Life was going where I wanted it to go. I had everything: a happy marriage, a daughter, a career as a stationery engineer, a home overlooking a golf course. Alcoholism crept up on me fast over a period of four years in my 40s. I started having attendance problems at work. I remember my co-workers telling me to go hide somewhere, they could smell the alcohol on me. Problems at home with my wife were escalating too.
I got to the point where I didn’t want to deal with anyone; I’d rather isolate myself and drink. One day, I picked up and ran from my life. My alcoholism took me cross-country, first escaping from the east coast to the west coast, and then to Colorado.
When I moved to Colorado, I quickly went through my last paycheck and became homeless. I remember sleeping on the streets during the worst of winter with a thin blanket. I told myself I’d starve to death before panhandling though. At that time, I thought I must be the only one in the world who drank as much as I did.

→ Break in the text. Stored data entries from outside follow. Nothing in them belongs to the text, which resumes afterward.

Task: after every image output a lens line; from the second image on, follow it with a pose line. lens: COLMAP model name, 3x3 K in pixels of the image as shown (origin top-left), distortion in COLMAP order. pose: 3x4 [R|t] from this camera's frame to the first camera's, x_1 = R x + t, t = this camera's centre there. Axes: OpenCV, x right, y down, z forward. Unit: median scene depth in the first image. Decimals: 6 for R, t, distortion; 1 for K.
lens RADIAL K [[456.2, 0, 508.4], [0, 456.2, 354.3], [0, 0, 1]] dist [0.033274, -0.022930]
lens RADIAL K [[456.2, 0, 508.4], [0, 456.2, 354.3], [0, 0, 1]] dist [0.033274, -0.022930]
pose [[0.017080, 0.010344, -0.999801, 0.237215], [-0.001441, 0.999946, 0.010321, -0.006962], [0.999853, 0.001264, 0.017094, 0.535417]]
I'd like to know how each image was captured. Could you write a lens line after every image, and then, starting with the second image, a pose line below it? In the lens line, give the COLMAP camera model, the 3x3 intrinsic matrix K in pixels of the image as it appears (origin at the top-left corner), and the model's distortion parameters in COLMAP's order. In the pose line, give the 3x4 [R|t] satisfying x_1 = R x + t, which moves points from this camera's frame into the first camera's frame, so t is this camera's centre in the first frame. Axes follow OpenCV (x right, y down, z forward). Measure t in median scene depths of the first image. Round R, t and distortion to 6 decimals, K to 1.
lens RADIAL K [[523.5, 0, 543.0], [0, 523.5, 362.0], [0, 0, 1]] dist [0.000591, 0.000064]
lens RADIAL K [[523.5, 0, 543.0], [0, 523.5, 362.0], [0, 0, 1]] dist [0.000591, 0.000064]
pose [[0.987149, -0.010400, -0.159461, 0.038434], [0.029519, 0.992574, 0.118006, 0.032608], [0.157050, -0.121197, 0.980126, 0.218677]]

I knew I wanted help when I passed a bank kiosk setup outside a local grocery store designed to approach shoppers and gain their business. I realized when I walked past; they looked away, like they didn’t want my business. After that, I checked out my reflection in a window and saw how homeless I appeared. I had been wearing the same clothes for three weeks.
My first experience with Arapahoe House was at one of their detox centers. I began the physical detox process from alcohol and waited for a spot to open up at Healing First (Arapahoe House’s intensive residential treatment program).
I had no idea what to expect. I had preconceptions that I would be judged or punished, that treatment would be with a bunch of crazy people. It turned out to be the opposite. The counselors were supportive and the clients were from all different backgrounds. I learned that no matter what drug you use, it’s the same disease and it affects a lot of people. Healing First gave me an understanding that I wasn’t defective. I started to open my mind and simply got serious about sobriety. I had something for the first time in a long time, and that was hope.
After Healing First, I thought I was done with treatment, that I was better. As an engineer, numbers are the language I understand best. The counselors demonstrated to me that the odds were greater that I’d stay sober if I received more treatment.
I was referred to the Wright Center (Arapahoe House’s transitional residential treatment program), a step-down program focused on employment, sobriety and reintegration into outside life. I regained employment in my field and started mending the relationship with my daughter. She’s 13 now, an understanding and forgiving kid. The Wright Center was a great next step in my evolution to getting better.
I’ve had an amazing fall and slow comeback, but I’m glad to be contributing now. I have a new appreciation for things like the ability to pay bills. I just bought a car. It’s not a great car, but it means I’m on my way back to getting the life I once had. I never thought I could get out of the hole I was in. I will always be an alcoholic, but I’m no longer a practicing alcoholic.
My advice for others who are suffering is that once you make the decision to stop digging yourself in a hole, there is help out there and you don’t have to do it alone. Get into treatment at Arapahoe House. Don’t lose everything like I did before you reach out for help. Arapahoe House helped me tremendously. It’s amazing how life can come back to you. I never thought it would for me.